Potential Disadvantages of Single Stream Recycling [1]

  • Initial capital cost for:
    • New carts for city collection
    • Different collection vehicles
    • Upgrading the processing facility
    • Hiring personnel to sort the materials
  • Possible reduced commodity prices due to contamination of paper.
  • Increased “down-cycling” of paper, i.e., use of high quality fibers for low-end uses like boxboard due to presence of contaminants.
  • Potential for diminished public confidence if more recyclables are destined for landfill disposal due to contamination or reduced marketability.

The video below gives a detailed look at how a state-of-the-art, large scale single stream recycling facility works, and what residents need to be aware of to help the facility work efficiently.  As an overview: residents place all recyclable materials into one container either at a collection point like our Convenience Centers or a bin or cart for curb-side collection in cities.  These co-mingled recyclable materials are taken to a sorting facility where personnel and special equipment separate the various types of recyclables and bale them for sale to re-manufacturing buyers.

The biggest issue in sorting is to eliminate contaminants in the finished bales.  To receive top dollar from the buyers, the bales must be found to be free of illicit materials.  High end paper bales, for example, must not contain metal, plastic, or low end papers like pasteboard.  Even shredded paper, although a high end product originally, cannot be handled by these facilities because the shredded paper does not behave like sheets of paper and will end up in the wrong bin or – worse yet – if it has gotten wet will clump up and jam the mechanisms.

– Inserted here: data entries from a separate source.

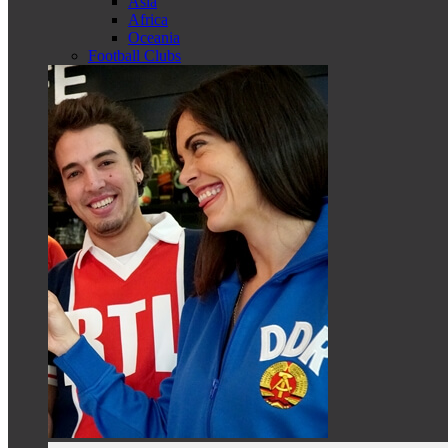
Asia
Africa
Oceania
Football Clubs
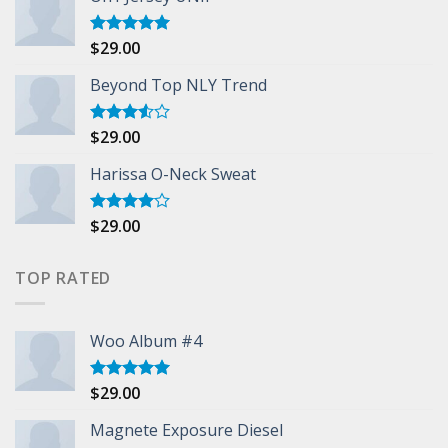
$
29.00
Rated
5.00
out of 5
Beyond Top NLY Trend
$
29.00
Rated
3.50
out
of 5
Harissa O-Neck Sweat
$
29.00
Rated
4.00
out
of 5
TOP RATED
Woo Album #4
$
29.00
Rated
5.00
out of 5
Magnete Exposure Diesel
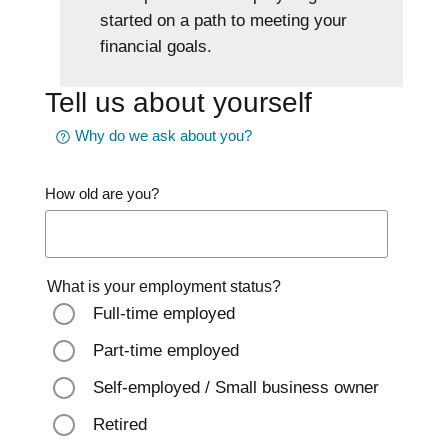
started on a path to meeting your
financial goals.
Tell us about yourself
Why do we ask about you?
How old are you?
What is your employment status?
Full-time employed
Part-time employed
Self-employed / Small business owner
Retired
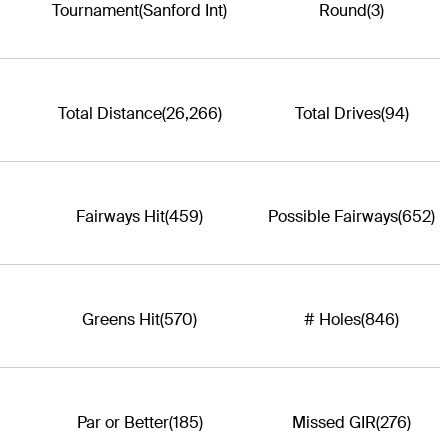
Tournament
(Sanford Int)
Round
(3)
Total Distance
(26,266)
Total Drives
(94)
Fairways Hit
(459)
Possible Fairways
(652)
Greens Hit
(570)
# Holes
(846)
Par or Better
(185)
Missed GIR
(276)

Starting up a single stream recycling program can be expensive if state of the art equipment is desired to reduce labor costs.  If the sorting is done primarily by hand, a building, conveyors, bins and a baler as well as storage space are required.  And considerable amounts of labor.

The advantages of co-mingled recycling come mainly from greater participation in recycling programs by residents.  In Cocke County, like most areas, recycling is voluntary: no fines are issued for failure to separate out recyclable materials, therefore many residents don’t wish to invest the effort of separating out the various types of recyclables: paper, cardboard, aluminum, steel, different types of plastic, and depositing each of them in the proper containers. Single stream recycling means residents can place all recyclables in a single container and eliminate most of the sorting and storage hassles.  Increased participation means fewer recyclables ending up in the land fill.  More recyclables being processed means more revenue for the community waste management program and reduced cost for disposal of trash.  Less material going into the land fill means the facility doesn’t fill up as fast, requiring a new location.  And these programs do mean more jobs for the community. Over time, the initial investment is more than paid back through increased revenues and reduced expenses for waste handling.

From an ecological standpoint, maximizing the re-use of recyclable materials not only reduces the amount of non-degradable materials going into the ground, but reduces the need for virgin materials, thus extending the limited natural resources we have.

Of course, for the program to run efficiently, residents need to be conscious of what they toss in the recycling bins.  As the video below mentions paper should be clean, dry and flat; not wadded up, cans should be left whole; not crushed, aluminum foil should be balled not folded… these considerations help the sorting machines work efficiently and reduce problems like jamming.

When residents cooperate with a single stream recycling program, many benefits can be realized by their community.